In: Math
The goodness of fit of a statistical model describes how well it fits a set of observations. Measures of goodness of fit typically summarize the discrepancy between observed values and the values expected under the model in question.
Such measures may be used in statistical hypothesis testing, for example, to test for normality of residuals, to test whether two samples are drawn from identical distributions, or rather outcome frequencies follow a specified distribution (Pearson's chi-squared test).
In the analysis of variance one of the components in
to which the variance is partitioned may be a lack of fit sum of
squares. In other words, it tells you if your sample data
represents the data you would expect to find in the actual
population.
Please in a minimum of 200 words:
What good is this information to us? Why would we need to know something like this?

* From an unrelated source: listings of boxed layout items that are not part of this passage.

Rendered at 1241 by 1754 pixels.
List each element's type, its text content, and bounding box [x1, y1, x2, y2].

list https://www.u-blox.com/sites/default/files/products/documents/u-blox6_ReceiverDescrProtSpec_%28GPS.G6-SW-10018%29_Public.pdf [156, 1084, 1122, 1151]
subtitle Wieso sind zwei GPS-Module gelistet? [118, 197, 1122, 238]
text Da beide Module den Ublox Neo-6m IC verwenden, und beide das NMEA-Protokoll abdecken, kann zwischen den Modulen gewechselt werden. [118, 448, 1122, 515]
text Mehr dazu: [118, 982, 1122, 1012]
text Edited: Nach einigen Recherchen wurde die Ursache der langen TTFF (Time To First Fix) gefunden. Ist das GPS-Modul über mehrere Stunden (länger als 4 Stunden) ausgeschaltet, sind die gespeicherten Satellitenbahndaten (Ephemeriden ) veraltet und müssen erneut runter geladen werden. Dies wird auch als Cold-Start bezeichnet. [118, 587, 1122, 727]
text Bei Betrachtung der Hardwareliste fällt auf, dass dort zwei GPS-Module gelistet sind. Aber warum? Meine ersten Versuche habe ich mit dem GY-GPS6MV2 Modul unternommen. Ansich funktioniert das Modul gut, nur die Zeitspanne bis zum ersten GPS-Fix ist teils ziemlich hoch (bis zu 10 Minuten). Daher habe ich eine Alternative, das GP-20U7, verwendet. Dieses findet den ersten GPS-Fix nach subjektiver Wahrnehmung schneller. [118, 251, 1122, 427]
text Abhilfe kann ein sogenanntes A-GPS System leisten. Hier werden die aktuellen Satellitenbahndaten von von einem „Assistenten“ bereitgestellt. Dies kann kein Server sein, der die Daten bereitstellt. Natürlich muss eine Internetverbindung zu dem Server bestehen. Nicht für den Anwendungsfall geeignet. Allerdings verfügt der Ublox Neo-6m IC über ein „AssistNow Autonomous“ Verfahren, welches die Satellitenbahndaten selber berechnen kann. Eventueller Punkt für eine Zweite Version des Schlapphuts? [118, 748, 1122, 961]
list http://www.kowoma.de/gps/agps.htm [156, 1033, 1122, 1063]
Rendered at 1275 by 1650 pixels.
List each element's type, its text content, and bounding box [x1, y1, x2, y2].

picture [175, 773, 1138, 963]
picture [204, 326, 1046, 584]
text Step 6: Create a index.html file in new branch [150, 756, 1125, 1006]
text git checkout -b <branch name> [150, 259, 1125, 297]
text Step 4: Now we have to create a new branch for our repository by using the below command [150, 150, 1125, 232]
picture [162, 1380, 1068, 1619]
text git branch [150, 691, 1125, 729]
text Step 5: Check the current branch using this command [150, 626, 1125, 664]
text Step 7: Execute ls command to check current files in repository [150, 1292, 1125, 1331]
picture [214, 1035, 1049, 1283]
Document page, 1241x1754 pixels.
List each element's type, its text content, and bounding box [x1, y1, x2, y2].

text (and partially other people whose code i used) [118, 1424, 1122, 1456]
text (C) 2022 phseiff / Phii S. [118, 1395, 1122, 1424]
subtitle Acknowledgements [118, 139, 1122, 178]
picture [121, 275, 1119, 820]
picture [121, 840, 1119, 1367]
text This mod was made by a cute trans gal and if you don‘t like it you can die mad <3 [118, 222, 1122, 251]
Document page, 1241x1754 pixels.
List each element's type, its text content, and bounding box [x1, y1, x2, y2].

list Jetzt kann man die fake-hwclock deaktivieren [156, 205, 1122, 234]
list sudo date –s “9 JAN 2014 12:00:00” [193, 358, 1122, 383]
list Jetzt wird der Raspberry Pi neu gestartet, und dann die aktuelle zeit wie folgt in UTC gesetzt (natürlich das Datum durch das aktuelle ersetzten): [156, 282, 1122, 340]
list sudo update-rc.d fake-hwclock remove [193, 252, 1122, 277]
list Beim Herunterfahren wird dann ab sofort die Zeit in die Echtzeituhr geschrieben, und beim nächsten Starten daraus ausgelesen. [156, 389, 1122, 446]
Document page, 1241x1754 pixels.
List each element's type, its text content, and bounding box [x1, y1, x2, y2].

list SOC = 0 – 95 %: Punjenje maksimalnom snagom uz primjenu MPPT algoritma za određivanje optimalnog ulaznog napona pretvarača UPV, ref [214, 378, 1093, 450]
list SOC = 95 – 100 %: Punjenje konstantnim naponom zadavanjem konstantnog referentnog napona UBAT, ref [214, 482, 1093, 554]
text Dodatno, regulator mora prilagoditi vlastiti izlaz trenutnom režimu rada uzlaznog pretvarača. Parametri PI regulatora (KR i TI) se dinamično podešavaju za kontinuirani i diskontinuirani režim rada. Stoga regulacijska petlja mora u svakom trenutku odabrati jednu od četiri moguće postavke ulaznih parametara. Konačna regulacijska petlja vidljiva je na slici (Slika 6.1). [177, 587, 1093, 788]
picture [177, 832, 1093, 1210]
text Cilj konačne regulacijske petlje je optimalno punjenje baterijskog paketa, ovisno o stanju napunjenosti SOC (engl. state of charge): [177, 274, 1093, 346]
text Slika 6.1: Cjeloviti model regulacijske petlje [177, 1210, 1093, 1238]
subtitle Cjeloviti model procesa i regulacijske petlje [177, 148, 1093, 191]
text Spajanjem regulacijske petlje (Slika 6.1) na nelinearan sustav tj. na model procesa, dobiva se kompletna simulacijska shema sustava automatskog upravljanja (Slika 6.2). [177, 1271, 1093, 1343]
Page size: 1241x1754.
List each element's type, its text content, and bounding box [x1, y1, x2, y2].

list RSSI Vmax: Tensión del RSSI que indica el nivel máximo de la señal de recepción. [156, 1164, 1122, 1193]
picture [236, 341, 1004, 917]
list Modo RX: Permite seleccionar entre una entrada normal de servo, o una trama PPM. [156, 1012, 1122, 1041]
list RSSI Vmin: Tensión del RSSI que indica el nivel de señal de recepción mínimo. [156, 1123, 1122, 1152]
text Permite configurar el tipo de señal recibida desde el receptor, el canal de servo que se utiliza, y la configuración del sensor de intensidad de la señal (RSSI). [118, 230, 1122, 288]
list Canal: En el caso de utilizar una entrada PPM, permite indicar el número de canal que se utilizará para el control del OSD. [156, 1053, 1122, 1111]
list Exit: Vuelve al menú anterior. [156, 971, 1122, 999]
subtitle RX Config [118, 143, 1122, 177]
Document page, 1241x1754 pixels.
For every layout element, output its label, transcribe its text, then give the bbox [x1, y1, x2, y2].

Goodness of fit investigates whether it is reasonable to regard a random sample as coming from a particular specified distribution i.e. whether a particular model provides a "good fit" to the data. Chi- squared test is one way of checking overall goodness of fit. For eg.- If the deaths within a population have been classified by cause of death, this would enable us to test whether the numbers dying from each cause are consistent with the numbers predicted from an assumed set of proportions. It can be used to compare experience with a standard table (for eg. mortality/life table).
Examining the residuals from the fitted model can reveal inadequacies in the model. The residual is defined as the difference between the observed result and the expected result. Plotting the residuals for each treatment may reveal a pattern (lack of randomness- some uncontrolled factor at work), or reveal non- normality (if serious a transformation of the data may be required eg a log transformation if there is evidence of a pronounced positive skew), or reveal that the error variance is not independent of the treatment (again a transformation may be helpful in making the variance homogeneous among treatments - in particular, if the variance increases with the mean then a log transformation is recommended).
In the analysis of variance, the whole point of partitioning the variability is to see how much of the overall variance is made up of expected "within treatment" variance, SSR, and how much is made up of variance between the means, SSB. The larger the between- means variance is, the less likely it is that we can assume that they all have the same mean.